Elle favorise une compréhension profonde du fonctionnement psychique et une amélioration durable.
Peut-on retrouver confiance dans son cœur ?
Oui.
Progressivement, le cerveau apprend que les palpitations, les accélérations du rythme cardiaque ou certaines sensations thoraciques ne sont pas systématiquement des signes de danger.
Les vérifications diminuent.
Les consultations répétées deviennent inutiles.
Le sport redevient possible.
La confiance revient.
Le cœur cesse progressivement d'occuper toute la place dans les pensées.
Quand consulter ?
Il est conseillé de consulter lorsque la peur de faire une crise cardiaque entraîne des vérifications quotidiennes, des consultations médicales répétées, des évitements ou une souffrance importante.
Une prise en charge précoce permet souvent de sortir rapidement de ce cercle vicieux.
Conclusion
La peur permanente de faire une crise cardiaque est l'une des manifestations les plus fréquentes de l'anxiété de santé.

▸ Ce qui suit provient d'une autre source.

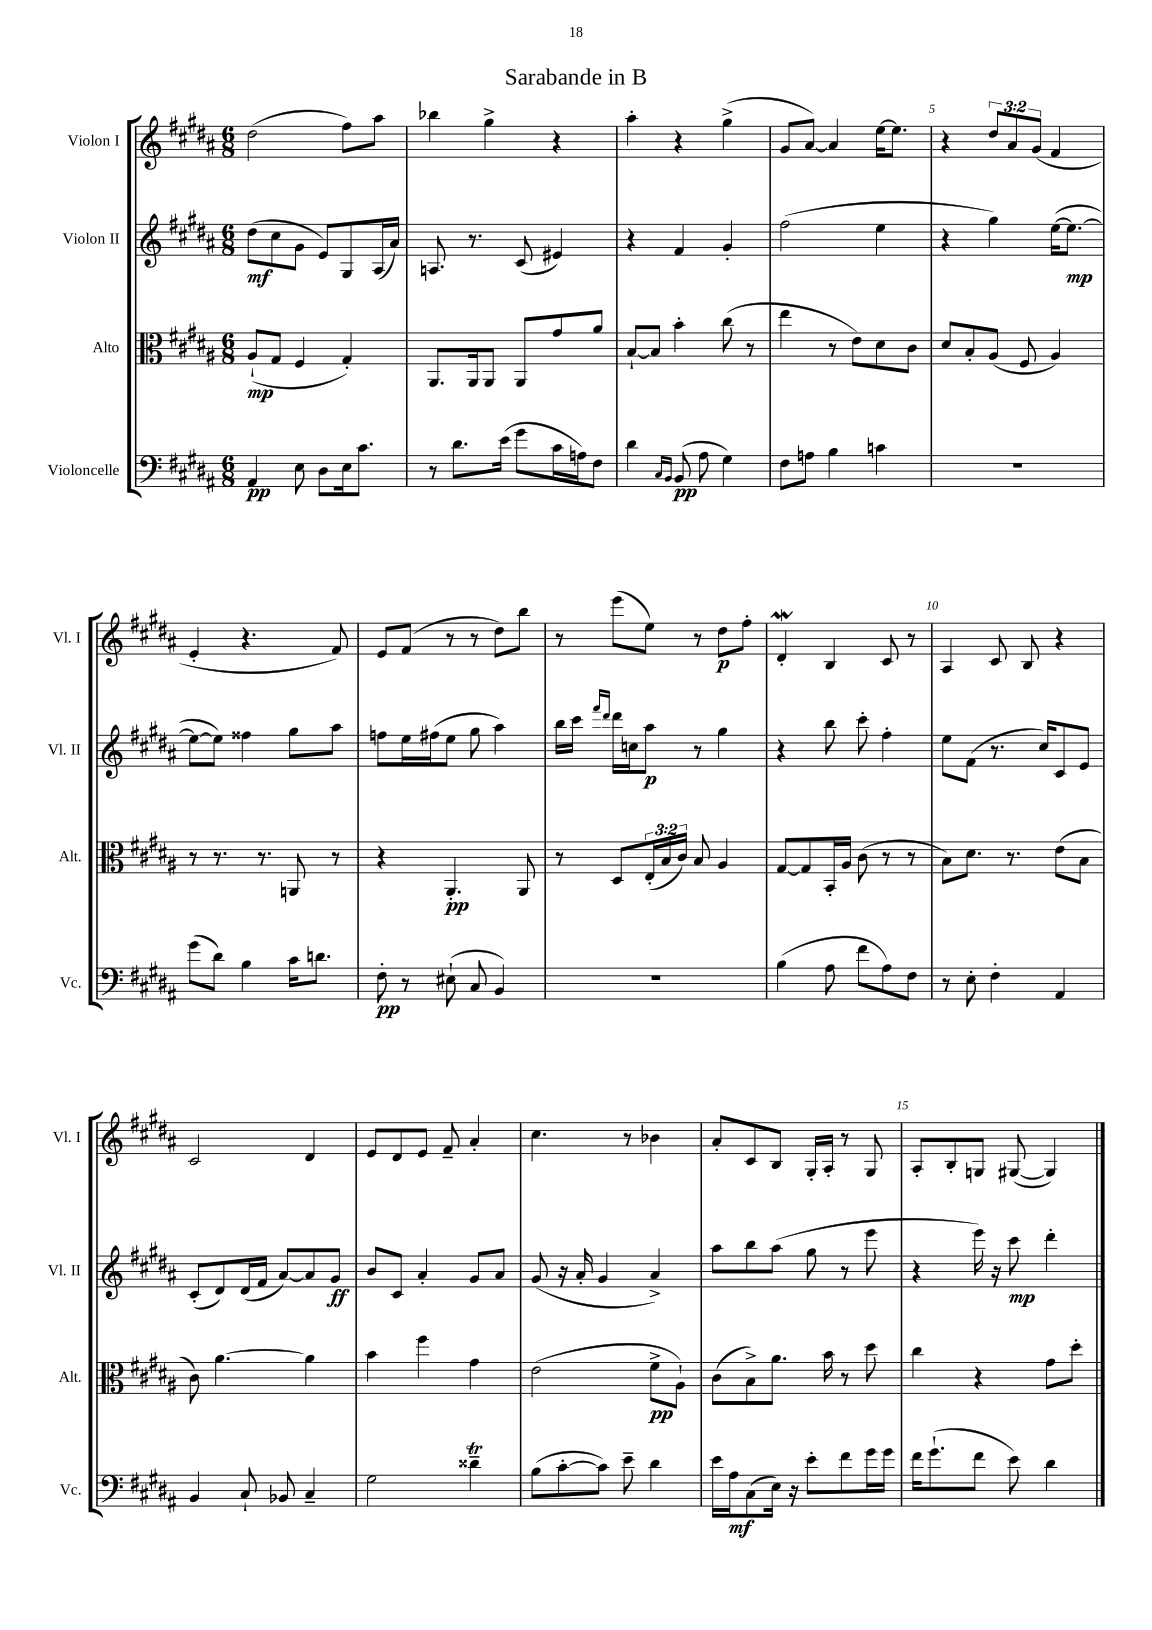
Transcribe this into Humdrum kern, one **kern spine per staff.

**kern	**kern	**kern	**kern
*staff4	*staff3	*staff2	*staff1
*clefF4	*clefC3	*clefG2	*clefG2
*k[f#c#g#d#a#]	*k[f#c#g#d#a#]	*k[f#c#g#d#a#]	*k[f#c#g#d#a#]
*M6/8	*M6/8	*M6/8	*M6/8
4AA#/	(8A#`/L	(8dd#\L	(2dd#\
.	8G#/J	8cc#\	.
8E\	4F#/	8g#\J	.
8D#\L	.	8e/L)	.
16E\k	4G#'/)	8G#/	8ff#\L)
8.c#\J	.	.	.
.	.	(16A#/L	8aa#\J
.	.	16a#/JJ)	.
=	=	=	=
8r	8.AA#/L	8.A/	4bb-\
8.d#\L	.	.	.
.	16AA#/k	8.r	.
.	8AA#/J	.	4gg#^\
(16e\Jk	.	.	.
8g#\L	8AA#/L	(8c#/	.
16c#\L	8g#/	4e#/)	4r
16A\J)	.	.	.
8F#\J	8a#/J	.	.
=	=	=	=
4d#\	[8B`/L	4r	4aa#'\
.	8B/]J	.	.
16qqC#/LL	.	.	.
16qqBB/JJ	.	.	.
(8BB/	4b'\	4f#/	4r
8A#\	.	.	.
4G#\)	(8cc#\	4g#'/	(4gg#^\
.	8r	.	.
=	=	=	=
8F#\L	4ee\	(2ff#\	8g#/L
8A\J	.	.	[8a#/J)
4B\	8r	.	4a#/]
.	8e\L)	.	.
4c\	8d#\	4ee\	[16ee\LK
.	.	.	8.ee\]J
.	8c#\J	.	.
=	=	=	=
2.r	8d#/L	4r	4r
.	8B'/	.	.
.	(8A#/J	4gg#\)	12dd#/L
.	.	.	12a#/
.	8F#/	.	.
.	.	.	(12g#/J
.	4A#/)	([16ee\LK	4f#/
.	.	8.ee\_J	.
=	=	=	=
(8g#\L	8r	8ee\_L	4e'/
8d#\J)	8.r	8ee\]J)	.
4B\	.	4ff##\	4.r
.	8.r	.	.
16c#\LK	8AA/	8gg#\L	.
8.d\J	.	.	.
.	8r	8aa#\J	8f#/)
=	=	=	=
8F#'\	4r	8ff\L	8e/L
8r	.	16ee\L	(8f#/J
.	.	(16ff#\J	.
(8E#`\	4.AA#'/	8ee\J	8r
8C#/	.	8gg#\	8r
4BB/)	.	4aa#\)	8dd#\L)
.	8AA#/	.	8bb\J
=	=	=	=
2.r	8r	16bb\LL	8r
.	.	16ccc#\JJ	.
.	.	16qqfff#/LL	.
.	.	16qqddd#/JJ	.
.	8D#/L	16ddd#\LL	(8eee\L
.	.	16cc\J	.
.	(24E'/L	8aa#\J	8ee\J)
.	24B/	.	.
.	24c#/JJ)	.	.
.	8B/	8r	8r
.	4A#/	4gg#\	8dd#\L
.	.	.	8ff#'\J
=	=	=	=
(4B\	[8G#/L	4r	4d#'/
.	8G#/]	.	.
8A#\	16BB'/L	8bb\	4B/
.	16A#/JJ	.	.
8f#\L	(8c#\	8ccc#'\	.
8A#\)	8r	4ff#'\	8c#/
8F#\J	8r	.	8r
=	=	=	=
8r	8B\L)	8ee\L	4A#/
8E'\	8.d#\J	(8f#\J	.
4F#'\	.	8.r	8c#/
.	8.r	.	.
.	.	.	8B/
.	.	16cc#/LK)	.
4AA#/	(8e\L	8c#/	4r
.	8B\J	8e/J	.
=	=	=	=
4BB/	8c#\)	(8c#'/L	2c#/
.	[4.a#\	8d#/)	.
8C#`/	.	(16d#/L	.
.	.	16f#/JJ	.
8BB-/	.	[8a#/L)	.
4C#~/	4a#\]	8a#/]	4d#/
.	.	8g#/J	.
=	=	=	=
2G#\	4b\	8b/L	8e/L
.	.	8c#/J	8d#/
.	4ff#\	4a#'/	8e/J
.	.	.	8f#~/
4d##~\	4g#\	8g#/L	4a#'/
.	.	8a#/J	.
=	=	=	=
(8B\L	(2e\	(8g#/	4.cc#\
[8c#'\	.	16r	.
.	.	16a#'/	.
8c#\]J)	.	4g#/	.
8e~\	.	.	8r
4d#\	8f#^\L	4a#^/)	4b-\
.	8A#`\J)	.	.
=	=	=	=
16e\LL	(8c#\L	8aa#\L	8a#'/L
16A#\J	.	.	.
(8C#\	8B^\)	8bb\	8c#/
16E\Jk)	8.a#\J	(8aa#\J	8B/J
16r	.	.	.
8e'\L	.	8gg#\	16G#'/LL
.	16b\	.	16A#'/JJ
8f#\	8r	8r	8r
16g#\L	8dd#\	8eee\	8G#/
16g#\JJ	.	.	.
=	=	=	=
16f#\LK	4cc#\	4r	8A#'/L
(8.g#`\	.	.	.
.	.	.	8B'/
8f#\J	4r	16eee\)	8G/J
.	.	16r	.
8e\)	.	8ccc#\	([8G#/
4d#\	8g#\L	4ddd#'\	4G#/])
.	8dd#'\J	.	.
==	==	==	==
*-	*-	*-	*-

Elle ne traduit généralement pas une maladie cardiaque, mais un cerveau qui interprète de manière catastrophique des sensations pourtant très souvent normales.
Grâce à une prise en charge associant les thérapies cognitives et comportementales, qui permettent de réduire rapidement les comportements de surveillance et les interprétations anxieuses, et la psychanalyse, qui explore les causes profondes de cette peur, il est possible de retrouver progressivement confiance dans son cœur, de reprendre une vie active et de ne plus laisser la peur de l'infarctus gouverner le quotidien, jusqu'à l'extinction des symptômes.